- Supplied material:
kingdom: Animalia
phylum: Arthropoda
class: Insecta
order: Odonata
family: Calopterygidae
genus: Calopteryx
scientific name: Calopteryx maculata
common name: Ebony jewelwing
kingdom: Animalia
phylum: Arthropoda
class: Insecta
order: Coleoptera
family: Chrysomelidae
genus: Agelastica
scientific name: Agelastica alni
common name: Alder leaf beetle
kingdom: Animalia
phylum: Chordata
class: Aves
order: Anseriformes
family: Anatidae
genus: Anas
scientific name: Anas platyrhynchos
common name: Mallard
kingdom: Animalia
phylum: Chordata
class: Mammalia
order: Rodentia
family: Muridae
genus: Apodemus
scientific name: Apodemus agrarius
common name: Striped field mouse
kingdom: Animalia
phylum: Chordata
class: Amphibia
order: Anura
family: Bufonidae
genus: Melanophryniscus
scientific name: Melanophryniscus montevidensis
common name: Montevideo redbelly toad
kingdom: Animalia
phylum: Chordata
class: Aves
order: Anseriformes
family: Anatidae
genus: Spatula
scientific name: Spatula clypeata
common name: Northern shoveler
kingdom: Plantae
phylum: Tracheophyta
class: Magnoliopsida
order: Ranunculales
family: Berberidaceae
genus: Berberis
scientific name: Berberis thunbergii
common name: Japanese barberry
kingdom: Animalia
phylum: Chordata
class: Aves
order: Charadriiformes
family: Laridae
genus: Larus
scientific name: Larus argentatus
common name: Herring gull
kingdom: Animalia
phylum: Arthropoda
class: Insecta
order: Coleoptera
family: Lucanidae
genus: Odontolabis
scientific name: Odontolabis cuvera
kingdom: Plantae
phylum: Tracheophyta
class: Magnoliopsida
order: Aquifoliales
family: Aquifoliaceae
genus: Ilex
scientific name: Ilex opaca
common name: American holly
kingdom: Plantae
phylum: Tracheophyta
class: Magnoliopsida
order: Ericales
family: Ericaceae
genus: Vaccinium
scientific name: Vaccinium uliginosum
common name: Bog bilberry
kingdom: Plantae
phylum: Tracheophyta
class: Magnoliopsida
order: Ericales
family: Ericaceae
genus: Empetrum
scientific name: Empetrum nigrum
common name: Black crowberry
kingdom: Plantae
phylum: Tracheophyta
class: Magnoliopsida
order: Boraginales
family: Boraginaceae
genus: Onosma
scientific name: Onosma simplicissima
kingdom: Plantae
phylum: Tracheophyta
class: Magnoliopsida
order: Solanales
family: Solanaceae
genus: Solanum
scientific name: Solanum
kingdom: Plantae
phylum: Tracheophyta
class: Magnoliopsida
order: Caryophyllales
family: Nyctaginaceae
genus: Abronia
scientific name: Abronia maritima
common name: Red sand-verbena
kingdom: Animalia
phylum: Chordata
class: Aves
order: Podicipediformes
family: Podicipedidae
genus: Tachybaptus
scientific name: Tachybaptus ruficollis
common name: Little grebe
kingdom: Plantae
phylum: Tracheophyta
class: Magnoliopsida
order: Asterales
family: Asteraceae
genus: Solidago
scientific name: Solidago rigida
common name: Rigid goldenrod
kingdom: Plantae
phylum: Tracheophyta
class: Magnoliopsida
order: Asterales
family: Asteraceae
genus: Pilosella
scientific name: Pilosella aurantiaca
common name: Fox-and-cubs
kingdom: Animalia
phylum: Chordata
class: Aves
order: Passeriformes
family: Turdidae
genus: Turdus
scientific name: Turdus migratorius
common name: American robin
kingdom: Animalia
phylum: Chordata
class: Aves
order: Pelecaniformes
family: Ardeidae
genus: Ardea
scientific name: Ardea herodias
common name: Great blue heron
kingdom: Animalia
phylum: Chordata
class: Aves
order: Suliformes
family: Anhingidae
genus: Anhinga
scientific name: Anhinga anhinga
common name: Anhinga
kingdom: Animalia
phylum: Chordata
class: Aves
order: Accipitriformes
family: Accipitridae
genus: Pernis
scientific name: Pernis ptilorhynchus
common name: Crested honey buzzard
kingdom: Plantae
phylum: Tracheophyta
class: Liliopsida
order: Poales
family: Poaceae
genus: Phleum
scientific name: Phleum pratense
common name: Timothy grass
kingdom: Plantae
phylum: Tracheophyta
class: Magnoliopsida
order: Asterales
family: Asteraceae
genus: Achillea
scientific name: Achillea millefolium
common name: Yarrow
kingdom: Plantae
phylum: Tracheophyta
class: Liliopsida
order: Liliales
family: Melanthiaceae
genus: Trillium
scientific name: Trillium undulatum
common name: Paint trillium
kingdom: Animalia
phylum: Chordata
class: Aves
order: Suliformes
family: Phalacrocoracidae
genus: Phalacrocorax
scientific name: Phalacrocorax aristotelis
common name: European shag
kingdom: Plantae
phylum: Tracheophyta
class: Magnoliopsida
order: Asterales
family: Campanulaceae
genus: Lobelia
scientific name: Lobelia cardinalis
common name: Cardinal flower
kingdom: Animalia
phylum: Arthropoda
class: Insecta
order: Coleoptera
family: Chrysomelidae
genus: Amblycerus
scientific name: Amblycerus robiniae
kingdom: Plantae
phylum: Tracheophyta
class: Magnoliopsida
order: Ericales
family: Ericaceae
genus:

- What to work on:
Reproduce the lines from the one containing "order: Aquifoliales" through the one containing "genus: Abronia", replacing "scientific name" with "species name" and leaving everything else unchanged.

- Output for this task:
order: Aquifoliales
family: Aquifoliaceae
genus: Ilex
species name: Ilex opaca
common name: American holly
kingdom: Plantae
phylum: Tracheophyta
class: Magnoliopsida
order: Ericales
family: Ericaceae
genus: Vaccinium
species name: Vaccinium uliginosum
common name: Bog bilberry
kingdom: Plantae
phylum: Tracheophyta
class: Magnoliopsida
order: Ericales
family: Ericaceae
genus: Empetrum
species name: Empetrum nigrum
common name: Black crowberry
kingdom: Plantae
phylum: Tracheophyta
class: Magnoliopsida
order: Boraginales
family: Boraginaceae
genus: Onosma
species name: Onosma simplicissima
kingdom: Plantae
phylum: Tracheophyta
class: Magnoliopsida
order: Solanales
family: Solanaceae
genus: Solanum
species name: Solanum
kingdom: Plantae
phylum: Tracheophyta
class: Magnoliopsida
order: Caryophyllales
family: Nyctaginaceae
genus: Abronia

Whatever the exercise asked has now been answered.